"Will Cap for Food #45"





Agent_Moldy:
"I made my birds a birdcage,
I wear it on my head.
They use me as a toilet,
But it keeps them off my bed."


Steve_Reeves:
With the aid of this unedited screengrab, we now see how Curly Howard was able to consistently make the "Woo-woo-woo!" sound...


bugwber:
.oO{Angry clown... I think I could do that.}


144b:
New "Tweet-meant" for Male pattern Baldness. Bird Droppings! Dr. Ozlow Fitzhume of the Clabbord Institute, has discovered a new way for men who comb their hair with a towel. Dr.F. calls his new treatment, Ornitho-fectial falica energy regeneration. O.F.F.E.R, for short.


nastinkers:
It's the only way he can get good reception.


BlakHat1:
Remember the canary in the mineshaft? Fly-By-Nite Industries presents the Keet-O-Meter! Next time the guy in the cubicle next door goes heavy on the chili dogs, your little feathered friends will fall on your desk before methane levels can be registered by the human nose! You'll have enough time to rip the heck out of there before you co-worker -rips- another one! Birdseed and Handi-wipes not included.


teambanzai:
"Hey Frank." "Hey Ted. Still hasn't noticed yet?" "Nope, Al over there thinks we can go at least three floors and this guy won't catch on." "Okay then keep me informed." *kiss* "Will do."


starkbalmy:
Joe's co-workers had funny names for him like "Bird Brain" and "Budgie Boy," but the birds themselves just called him "Shithead."


DiscoBoy:
A bird on the head is worth two presidents named Bush -- which ain't much.


Lanzman:
Despite the claim on the box that "Anyone Can Do It", Irving found his make-your-own-parakeet kit just a bit more than he could handle.


Mr_Grant:
.oO Well, it sure seems weird, but the insurance companies say I have to wear it, so... Oo.


Nyssa23:
"The Bird Hat may have been cumbersome, but Chuck needed it to gather the raw material for his prize-winning guano sculptures."


Generik:
Elmo had just 31 more tiny nuclear devices to implant in his specially-trained finches, and then he'd show the world that space travel *wasn't* just a bird-brained idea!


Geier:
And the BEST part about Ted's amateur veterinarian hobby was that if he accidentally cut through the jugular, he could just reach up and...voila!
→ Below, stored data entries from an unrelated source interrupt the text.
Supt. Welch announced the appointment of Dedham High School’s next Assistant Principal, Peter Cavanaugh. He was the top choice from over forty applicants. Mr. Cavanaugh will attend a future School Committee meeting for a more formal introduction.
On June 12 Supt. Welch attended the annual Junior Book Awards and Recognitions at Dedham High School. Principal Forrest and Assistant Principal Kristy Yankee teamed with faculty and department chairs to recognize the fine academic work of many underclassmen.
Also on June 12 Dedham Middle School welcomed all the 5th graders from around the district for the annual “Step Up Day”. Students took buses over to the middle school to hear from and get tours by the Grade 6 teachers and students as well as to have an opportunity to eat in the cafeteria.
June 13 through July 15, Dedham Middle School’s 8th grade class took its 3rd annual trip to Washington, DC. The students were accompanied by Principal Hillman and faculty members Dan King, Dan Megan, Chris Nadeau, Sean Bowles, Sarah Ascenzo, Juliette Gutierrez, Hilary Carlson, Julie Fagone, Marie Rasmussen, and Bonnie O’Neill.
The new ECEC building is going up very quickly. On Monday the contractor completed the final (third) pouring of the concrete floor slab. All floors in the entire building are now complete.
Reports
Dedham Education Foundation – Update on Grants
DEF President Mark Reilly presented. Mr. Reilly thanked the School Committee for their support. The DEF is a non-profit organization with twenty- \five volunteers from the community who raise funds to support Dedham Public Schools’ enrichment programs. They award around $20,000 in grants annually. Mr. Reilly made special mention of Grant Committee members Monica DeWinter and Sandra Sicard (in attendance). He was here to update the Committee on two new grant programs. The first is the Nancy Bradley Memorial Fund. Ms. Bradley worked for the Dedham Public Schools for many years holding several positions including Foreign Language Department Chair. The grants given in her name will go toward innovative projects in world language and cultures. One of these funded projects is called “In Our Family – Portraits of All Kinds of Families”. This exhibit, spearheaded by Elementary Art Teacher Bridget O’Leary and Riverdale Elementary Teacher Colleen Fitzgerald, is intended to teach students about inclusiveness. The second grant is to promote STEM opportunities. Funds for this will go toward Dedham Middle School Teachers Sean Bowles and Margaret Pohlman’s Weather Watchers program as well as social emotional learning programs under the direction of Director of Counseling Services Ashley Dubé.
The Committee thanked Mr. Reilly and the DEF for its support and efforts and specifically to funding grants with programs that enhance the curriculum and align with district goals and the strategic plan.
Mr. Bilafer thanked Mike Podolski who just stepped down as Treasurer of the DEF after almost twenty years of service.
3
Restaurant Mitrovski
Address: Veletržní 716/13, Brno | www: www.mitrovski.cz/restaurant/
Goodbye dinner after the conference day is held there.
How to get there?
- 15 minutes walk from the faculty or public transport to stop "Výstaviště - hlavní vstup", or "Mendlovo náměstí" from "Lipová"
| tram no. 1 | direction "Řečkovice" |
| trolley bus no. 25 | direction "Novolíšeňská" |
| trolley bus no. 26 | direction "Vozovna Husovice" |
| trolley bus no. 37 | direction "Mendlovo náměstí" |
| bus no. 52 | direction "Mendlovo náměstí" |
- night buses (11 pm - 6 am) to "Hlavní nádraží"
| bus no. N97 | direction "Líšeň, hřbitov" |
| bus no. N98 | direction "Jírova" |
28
Another volunteer!


LuvBJones:
"I've already given Feathers his cyanide." "We shall meet on the other side, my love." *gulp*


UnReality:
Sure, training French homing pigeons to confuse his head with the Eiffel Tower *seemed* like a pointless diversion at the time, but then that's what they said about the polio vaccine.


Scypha:
And thus, this is how Dr. Birdbrain got his nickname.


Buffoon:
Not a recommended way to get hair gel.